====== Data for review

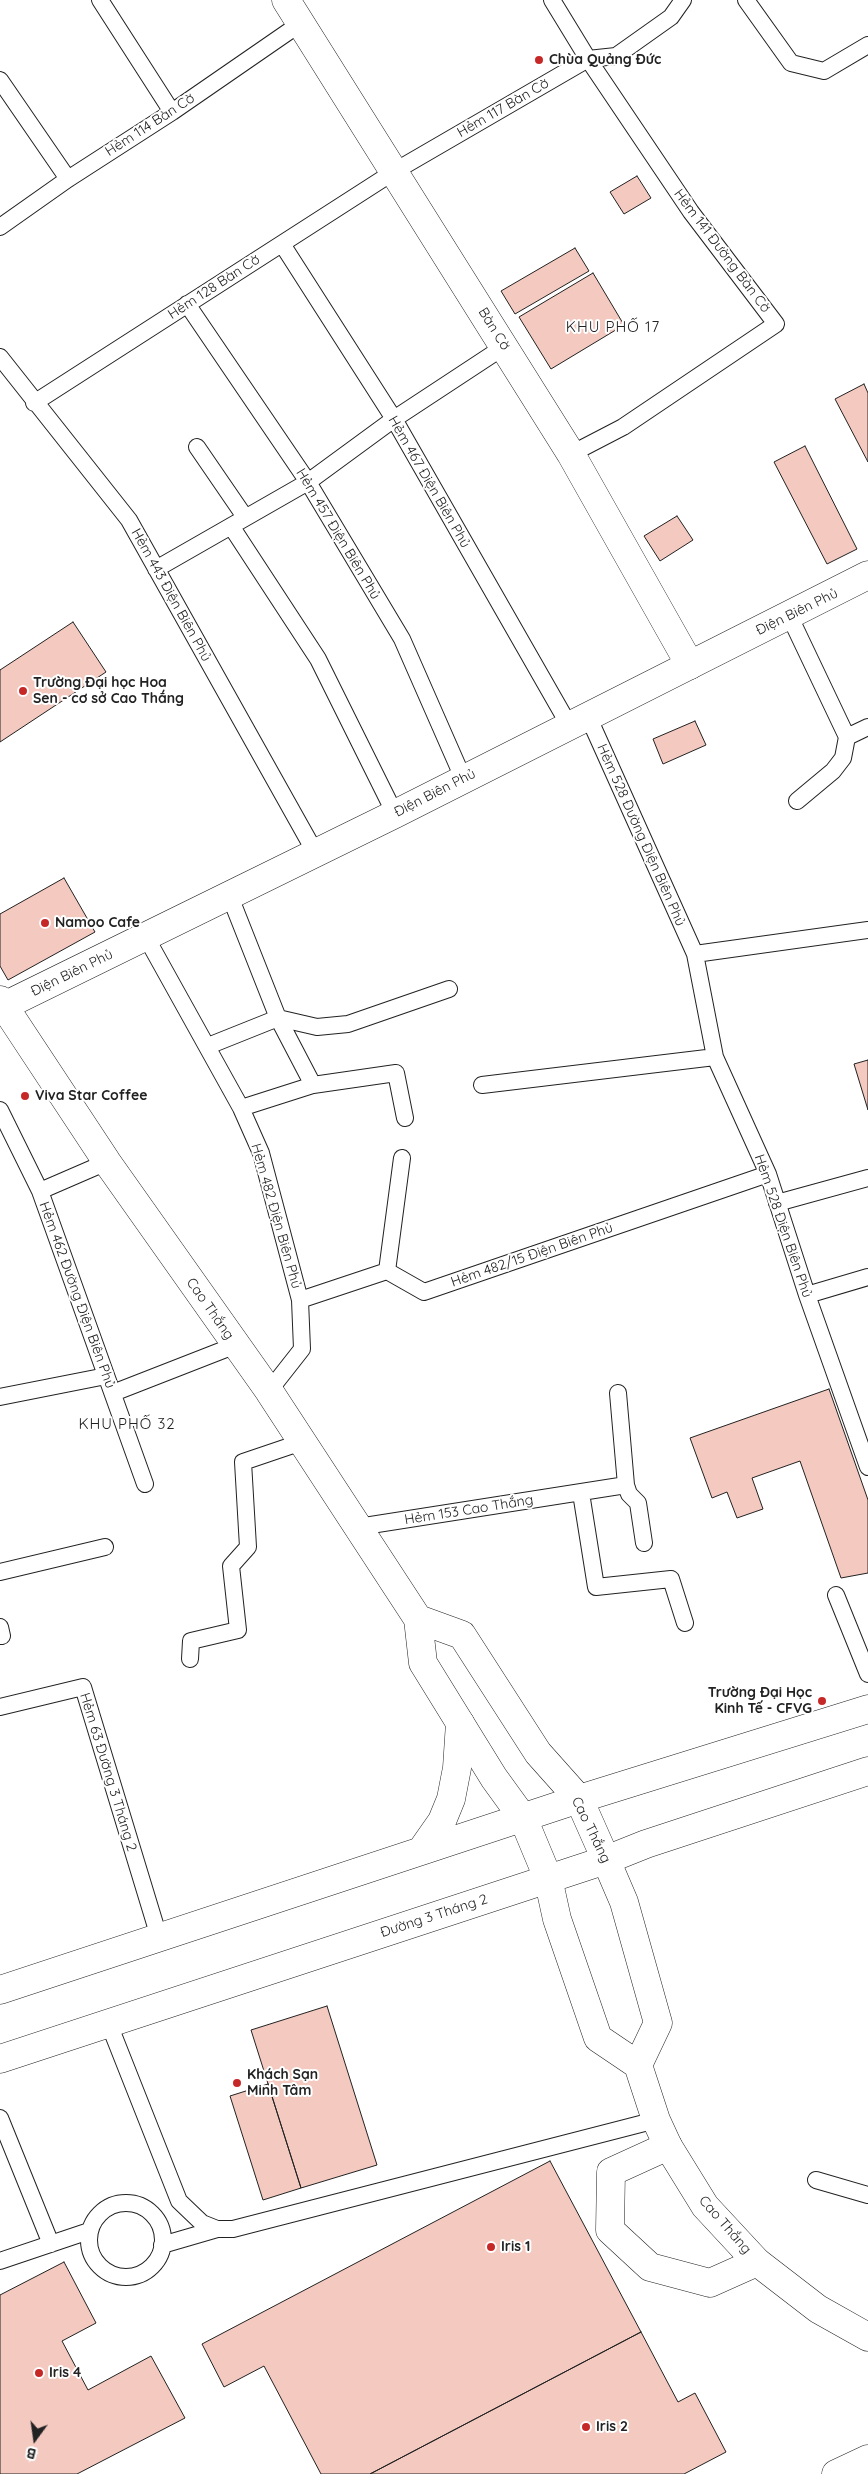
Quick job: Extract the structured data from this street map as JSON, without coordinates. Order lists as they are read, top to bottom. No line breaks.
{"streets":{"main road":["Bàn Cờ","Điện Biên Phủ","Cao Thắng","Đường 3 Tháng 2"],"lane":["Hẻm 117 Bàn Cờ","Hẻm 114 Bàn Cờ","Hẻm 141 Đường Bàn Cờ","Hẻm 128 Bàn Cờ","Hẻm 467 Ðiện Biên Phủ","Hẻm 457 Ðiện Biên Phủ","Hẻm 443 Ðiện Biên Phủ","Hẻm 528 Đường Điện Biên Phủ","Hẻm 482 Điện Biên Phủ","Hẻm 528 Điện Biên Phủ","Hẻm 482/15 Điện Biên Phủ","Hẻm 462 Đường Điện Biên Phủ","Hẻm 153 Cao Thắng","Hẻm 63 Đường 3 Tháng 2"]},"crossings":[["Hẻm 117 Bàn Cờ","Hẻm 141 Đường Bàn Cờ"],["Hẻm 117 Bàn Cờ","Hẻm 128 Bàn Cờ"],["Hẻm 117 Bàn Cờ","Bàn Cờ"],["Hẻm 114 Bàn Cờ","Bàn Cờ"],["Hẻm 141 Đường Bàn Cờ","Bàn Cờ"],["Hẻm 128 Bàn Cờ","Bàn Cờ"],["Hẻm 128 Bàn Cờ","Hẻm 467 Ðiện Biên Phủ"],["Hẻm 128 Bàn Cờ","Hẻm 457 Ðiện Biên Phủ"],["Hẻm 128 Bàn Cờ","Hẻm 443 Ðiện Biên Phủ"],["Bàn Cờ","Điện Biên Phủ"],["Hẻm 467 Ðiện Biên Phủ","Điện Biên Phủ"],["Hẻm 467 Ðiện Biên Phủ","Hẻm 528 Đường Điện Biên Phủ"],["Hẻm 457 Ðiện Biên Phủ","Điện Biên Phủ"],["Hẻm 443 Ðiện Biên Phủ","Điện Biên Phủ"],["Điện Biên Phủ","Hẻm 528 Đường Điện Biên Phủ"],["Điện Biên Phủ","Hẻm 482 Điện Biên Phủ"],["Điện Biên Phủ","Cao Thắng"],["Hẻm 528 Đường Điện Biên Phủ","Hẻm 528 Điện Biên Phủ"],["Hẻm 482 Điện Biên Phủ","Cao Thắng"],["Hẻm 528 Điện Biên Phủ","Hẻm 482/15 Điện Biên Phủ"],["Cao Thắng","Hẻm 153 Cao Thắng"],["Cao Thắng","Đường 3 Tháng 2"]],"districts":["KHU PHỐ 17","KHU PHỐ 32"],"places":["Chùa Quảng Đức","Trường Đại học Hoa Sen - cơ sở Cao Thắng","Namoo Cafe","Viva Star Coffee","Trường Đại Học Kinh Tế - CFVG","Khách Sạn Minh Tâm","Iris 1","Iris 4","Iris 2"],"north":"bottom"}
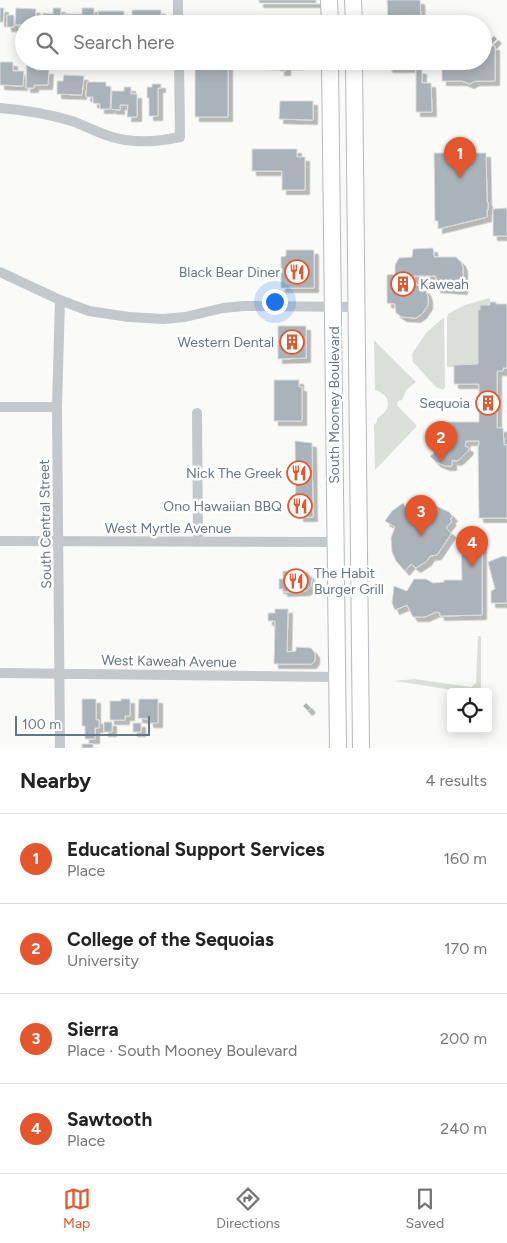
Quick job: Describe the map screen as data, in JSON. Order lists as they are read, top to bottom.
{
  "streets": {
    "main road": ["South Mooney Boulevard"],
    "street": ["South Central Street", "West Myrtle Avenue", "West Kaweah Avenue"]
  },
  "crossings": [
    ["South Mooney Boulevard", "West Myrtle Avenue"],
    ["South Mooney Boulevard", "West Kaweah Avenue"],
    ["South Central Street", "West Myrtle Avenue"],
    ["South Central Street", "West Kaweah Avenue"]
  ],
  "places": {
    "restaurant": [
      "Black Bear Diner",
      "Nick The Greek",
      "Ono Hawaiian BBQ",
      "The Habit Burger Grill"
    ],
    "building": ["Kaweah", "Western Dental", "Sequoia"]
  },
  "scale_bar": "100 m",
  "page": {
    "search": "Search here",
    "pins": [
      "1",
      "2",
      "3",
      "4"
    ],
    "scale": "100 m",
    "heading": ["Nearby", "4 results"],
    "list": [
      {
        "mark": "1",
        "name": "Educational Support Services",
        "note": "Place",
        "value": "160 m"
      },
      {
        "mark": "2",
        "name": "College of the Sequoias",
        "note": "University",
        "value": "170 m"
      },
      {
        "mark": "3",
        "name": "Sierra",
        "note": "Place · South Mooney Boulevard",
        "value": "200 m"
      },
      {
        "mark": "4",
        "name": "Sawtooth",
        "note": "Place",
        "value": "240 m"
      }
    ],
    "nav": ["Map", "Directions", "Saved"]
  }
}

============

> **Activity**: Repeat the records above exactly. No pictures go into the repeat.

> **Answer section**:
Quick job: Extract the structured data from this street map as JSON, without coordinates. Order lists as they are read, top to bottom. No line breaks.
{"streets":{"main road":["Bàn Cờ","Điện Biên Phủ","Cao Thắng","Đường 3 Tháng 2"],"lane":["Hẻm 117 Bàn Cờ","Hẻm 114 Bàn Cờ","Hẻm 141 Đường Bàn Cờ","Hẻm 128 Bàn Cờ","Hẻm 467 Ðiện Biên Phủ","Hẻm 457 Ðiện Biên Phủ","Hẻm 443 Ðiện Biên Phủ","Hẻm 528 Đường Điện Biên Phủ","Hẻm 482 Điện Biên Phủ","Hẻm 528 Điện Biên Phủ","Hẻm 482/15 Điện Biên Phủ","Hẻm 462 Đường Điện Biên Phủ","Hẻm 153 Cao Thắng","Hẻm 63 Đường 3 Tháng 2"]},"crossings":[["Hẻm 117 Bàn Cờ","Hẻm 141 Đường Bàn Cờ"],["Hẻm 117 Bàn Cờ","Hẻm 128 Bàn Cờ"],["Hẻm 117 Bàn Cờ","Bàn Cờ"],["Hẻm 114 Bàn Cờ","Bàn Cờ"],["Hẻm 141 Đường Bàn Cờ","Bàn Cờ"],["Hẻm 128 Bàn Cờ","Bàn Cờ"],["Hẻm 128 Bàn Cờ","Hẻm 467 Ðiện Biên Phủ"],["Hẻm 128 Bàn Cờ","Hẻm 457 Ðiện Biên Phủ"],["Hẻm 128 Bàn Cờ","Hẻm 443 Ðiện Biên Phủ"],["Bàn Cờ","Điện Biên Phủ"],["Hẻm 467 Ðiện Biên Phủ","Điện Biên Phủ"],["Hẻm 467 Ðiện Biên Phủ","Hẻm 528 Đường Điện Biên Phủ"],["Hẻm 457 Ðiện Biên Phủ","Điện Biên Phủ"],["Hẻm 443 Ðiện Biên Phủ","Điện Biên Phủ"],["Điện Biên Phủ","Hẻm 528 Đường Điện Biên Phủ"],["Điện Biên Phủ","Hẻm 482 Điện Biên Phủ"],["Điện Biên Phủ","Cao Thắng"],["Hẻm 528 Đường Điện Biên Phủ","Hẻm 528 Điện Biên Phủ"],["Hẻm 482 Điện Biên Phủ","Cao Thắng"],["Hẻm 528 Điện Biên Phủ","Hẻm 482/15 Điện Biên Phủ"],["Cao Thắng","Hẻm 153 Cao Thắng"],["Cao Thắng","Đường 3 Tháng 2"]],"districts":["KHU PHỐ 17","KHU PHỐ 32"],"places":["Chùa Quảng Đức","Trường Đại học Hoa Sen - cơ sở Cao Thắng","Namoo Cafe","Viva Star Coffee","Trường Đại Học Kinh Tế - CFVG","Khách Sạn Minh Tâm","Iris 1","Iris 4","Iris 2"],"north":"bottom"}
Quick job: Describe the map screen as data, in JSON. Order lists as they are read, top to bottom.
{
  "streets": {
    "main road": ["South Mooney Boulevard"],
    "street": ["South Central Street", "West Myrtle Avenue", "West Kaweah Avenue"]
  },
  "crossings": [
    ["South Mooney Boulevard", "West Myrtle Avenue"],
    ["South Mooney Boulevard", "West Kaweah Avenue"],
    ["South Central Street", "West Myrtle Avenue"],
    ["South Central Street", "West Kaweah Avenue"]
  ],
  "places": {
    "restaurant": [
      "Black Bear Diner",
      "Nick The Greek",
      "Ono Hawaiian BBQ",
      "The Habit Burger Grill"
    ],
    "building": ["Kaweah", "Western Dental", "Sequoia"]
  },
  "scale_bar": "100 m",
  "page": {
    "search": "Search here",
    "pins": [
      "1",
      "2",
      "3",
      "4"
    ],
    "scale": "100 m",
    "heading": ["Nearby", "4 results"],
    "list": [
      {
        "mark": "1",
        "name": "Educational Support Services",
        "note": "Place",
        "value": "160 m"
      },
      {
        "mark": "2",
        "name": "College of the Sequoias",
        "note": "University",
        "value": "170 m"
      },
      {
        "mark": "3",
        "name": "Sierra",
        "note": "Place · South Mooney Boulevard",
        "value": "200 m"
      },
      {
        "mark": "4",
        "name": "Sawtooth",
        "note": "Place",
        "value": "240 m"
      }
    ],
    "nav": ["Map", "Directions", "Saved"]
  }
}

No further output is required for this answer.